** Opening Data for this exercise block **
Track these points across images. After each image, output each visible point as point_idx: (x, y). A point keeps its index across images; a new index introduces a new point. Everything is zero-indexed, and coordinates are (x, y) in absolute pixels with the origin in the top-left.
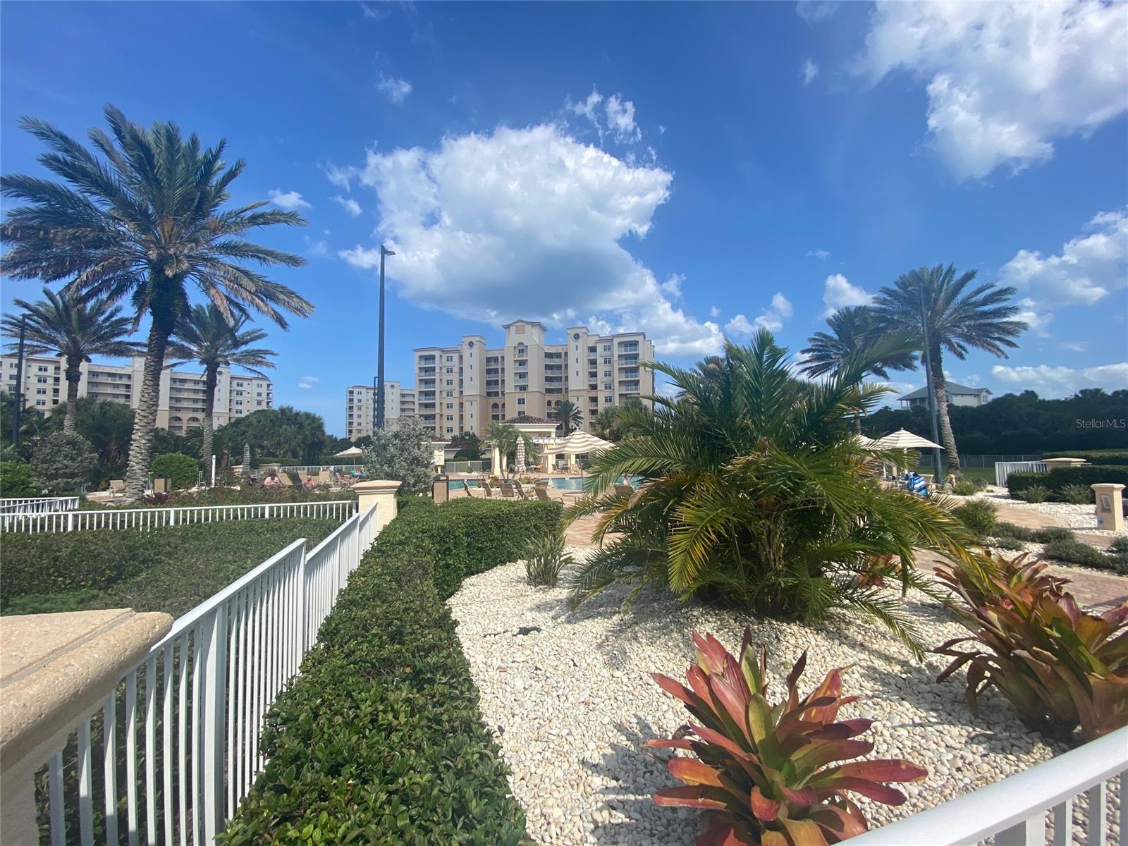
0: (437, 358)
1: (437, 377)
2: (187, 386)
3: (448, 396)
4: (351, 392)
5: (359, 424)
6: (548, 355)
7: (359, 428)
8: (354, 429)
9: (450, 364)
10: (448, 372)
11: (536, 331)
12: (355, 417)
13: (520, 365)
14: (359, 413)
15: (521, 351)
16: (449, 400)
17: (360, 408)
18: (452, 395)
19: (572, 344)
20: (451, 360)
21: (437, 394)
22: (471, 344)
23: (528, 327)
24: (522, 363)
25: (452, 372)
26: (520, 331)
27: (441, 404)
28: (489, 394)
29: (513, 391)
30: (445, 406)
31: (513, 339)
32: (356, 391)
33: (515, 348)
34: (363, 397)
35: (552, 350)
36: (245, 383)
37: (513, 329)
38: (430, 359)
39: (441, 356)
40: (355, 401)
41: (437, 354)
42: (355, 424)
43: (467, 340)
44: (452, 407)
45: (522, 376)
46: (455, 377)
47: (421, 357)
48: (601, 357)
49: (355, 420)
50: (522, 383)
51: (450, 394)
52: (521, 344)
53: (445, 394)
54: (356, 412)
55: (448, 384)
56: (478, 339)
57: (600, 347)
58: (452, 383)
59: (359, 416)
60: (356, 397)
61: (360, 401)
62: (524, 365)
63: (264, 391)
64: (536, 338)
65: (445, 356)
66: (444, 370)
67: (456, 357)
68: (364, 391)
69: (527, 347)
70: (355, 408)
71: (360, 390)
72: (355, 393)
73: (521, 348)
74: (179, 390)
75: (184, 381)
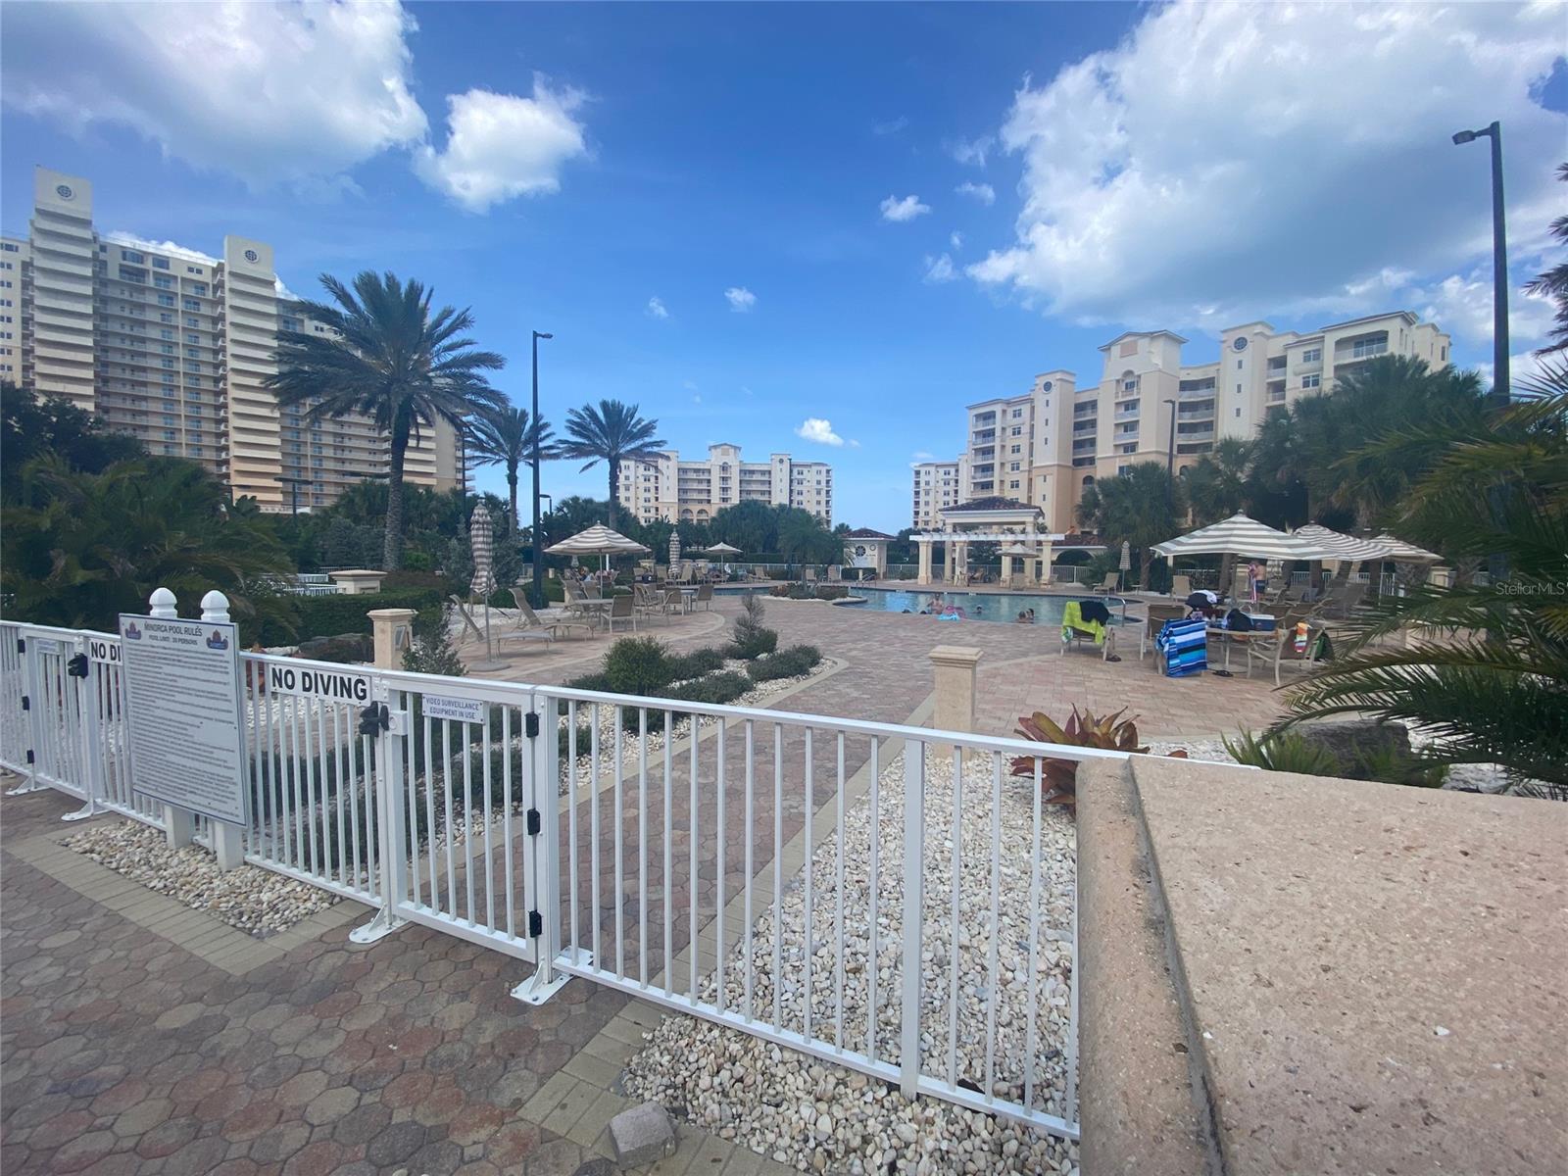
0: (999, 415)
1: (997, 444)
2: (755, 477)
3: (1013, 469)
4: (918, 473)
5: (927, 513)
6: (1185, 386)
7: (927, 518)
8: (920, 520)
9: (1017, 421)
10: (1014, 434)
11: (1159, 346)
12: (922, 504)
13: (1127, 409)
14: (927, 499)
15: (1130, 386)
16: (1015, 476)
17: (927, 493)
18: (1018, 468)
19: (1231, 357)
20: (1020, 415)
21: (997, 467)
22: (1048, 386)
23: (1143, 343)
24: (1131, 405)
25: (1019, 433)
26: (1129, 351)
27: (1002, 482)
28: (1078, 463)
29: (1111, 454)
30: (1007, 485)
31: (1116, 365)
32: (923, 470)
33: (1118, 381)
34: (931, 478)
35: (1195, 375)
36: (805, 471)
37: (1116, 350)
38: (989, 418)
39: (1004, 412)
40: (922, 484)
41: (998, 409)
42: (922, 514)
43: (1041, 381)
44: (1017, 486)
45: (1130, 427)
46: (1023, 441)
47: (978, 416)
48: (1296, 374)
49: (922, 509)
50: (1128, 439)
51: (1016, 467)
52: (1129, 373)
53: (1008, 468)
54: (922, 498)
55: (1013, 452)
56: (1059, 376)
57: (1295, 358)
58: (1018, 451)
59: (927, 503)
60: (923, 479)
61: (927, 483)
62: (1134, 408)
63: (823, 478)
64: (1157, 360)
65: (1010, 412)
66: (1009, 431)
67: (1026, 409)
68: (932, 469)
69: (1139, 376)
70: (922, 493)
71: (927, 469)
72: (922, 474)
73: (1128, 380)
74: (749, 482)
75: (752, 472)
** Closing Data for this exercise block **
--- Problem statement ---
A verbatim copy of every entry above, with no pictures, is the expected output.

--- Exercise answer ---
Track these points across images. After each image, output each visible point as point_idx: (x, y). A point keeps its index across images; a new index introduces a new point. Everything is zero-indexed, and coordinates are (x, y) in absolute pixels with the origin in the top-left.
0: (437, 358)
1: (437, 377)
2: (187, 386)
3: (448, 396)
4: (351, 392)
5: (359, 424)
6: (548, 355)
7: (359, 428)
8: (354, 429)
9: (450, 364)
10: (448, 372)
11: (536, 331)
12: (355, 417)
13: (520, 365)
14: (359, 413)
15: (521, 351)
16: (449, 400)
17: (360, 408)
18: (452, 395)
19: (572, 344)
20: (451, 360)
21: (437, 394)
22: (471, 344)
23: (528, 327)
24: (522, 363)
25: (452, 372)
26: (520, 331)
27: (441, 404)
28: (489, 394)
29: (513, 391)
30: (445, 406)
31: (513, 339)
32: (356, 391)
33: (515, 348)
34: (363, 397)
35: (552, 350)
36: (245, 383)
37: (513, 329)
38: (430, 359)
39: (441, 356)
40: (355, 401)
41: (437, 354)
42: (355, 424)
43: (467, 340)
44: (452, 407)
45: (522, 376)
46: (455, 377)
47: (421, 357)
48: (601, 357)
49: (355, 420)
50: (522, 383)
51: (450, 394)
52: (521, 344)
53: (445, 394)
54: (356, 412)
55: (448, 384)
56: (478, 339)
57: (600, 347)
58: (452, 383)
59: (359, 416)
60: (356, 397)
61: (360, 401)
62: (524, 365)
63: (264, 391)
64: (536, 338)
65: (445, 356)
66: (444, 370)
67: (456, 357)
68: (364, 391)
69: (527, 347)
70: (355, 408)
71: (360, 390)
72: (355, 393)
73: (521, 348)
74: (179, 390)
75: (184, 381)
0: (999, 415)
1: (997, 444)
2: (755, 477)
3: (1013, 469)
4: (918, 473)
5: (927, 513)
6: (1185, 386)
7: (927, 518)
8: (920, 520)
9: (1017, 421)
10: (1014, 434)
11: (1159, 346)
12: (922, 504)
13: (1127, 409)
14: (927, 499)
15: (1130, 386)
16: (1015, 476)
17: (927, 493)
18: (1018, 468)
19: (1231, 357)
20: (1020, 415)
21: (997, 467)
22: (1048, 386)
23: (1143, 343)
24: (1131, 405)
25: (1019, 433)
26: (1129, 351)
27: (1002, 482)
28: (1078, 463)
29: (1111, 454)
30: (1007, 485)
31: (1116, 365)
32: (923, 470)
33: (1118, 381)
34: (931, 478)
35: (1195, 375)
36: (805, 471)
37: (1116, 350)
38: (989, 418)
39: (1004, 412)
40: (922, 484)
41: (998, 409)
42: (922, 514)
43: (1041, 381)
44: (1017, 486)
45: (1130, 427)
46: (1023, 441)
47: (978, 416)
48: (1296, 374)
49: (922, 509)
50: (1128, 439)
51: (1016, 467)
52: (1129, 373)
53: (1008, 468)
54: (922, 498)
55: (1013, 452)
56: (1059, 376)
57: (1295, 358)
58: (1018, 451)
59: (927, 503)
60: (923, 479)
61: (927, 483)
62: (1134, 408)
63: (823, 478)
64: (1157, 360)
65: (1010, 412)
66: (1009, 431)
67: (1026, 409)
68: (932, 469)
69: (1139, 376)
70: (922, 493)
71: (927, 469)
72: (922, 474)
73: (1128, 380)
74: (749, 482)
75: (752, 472)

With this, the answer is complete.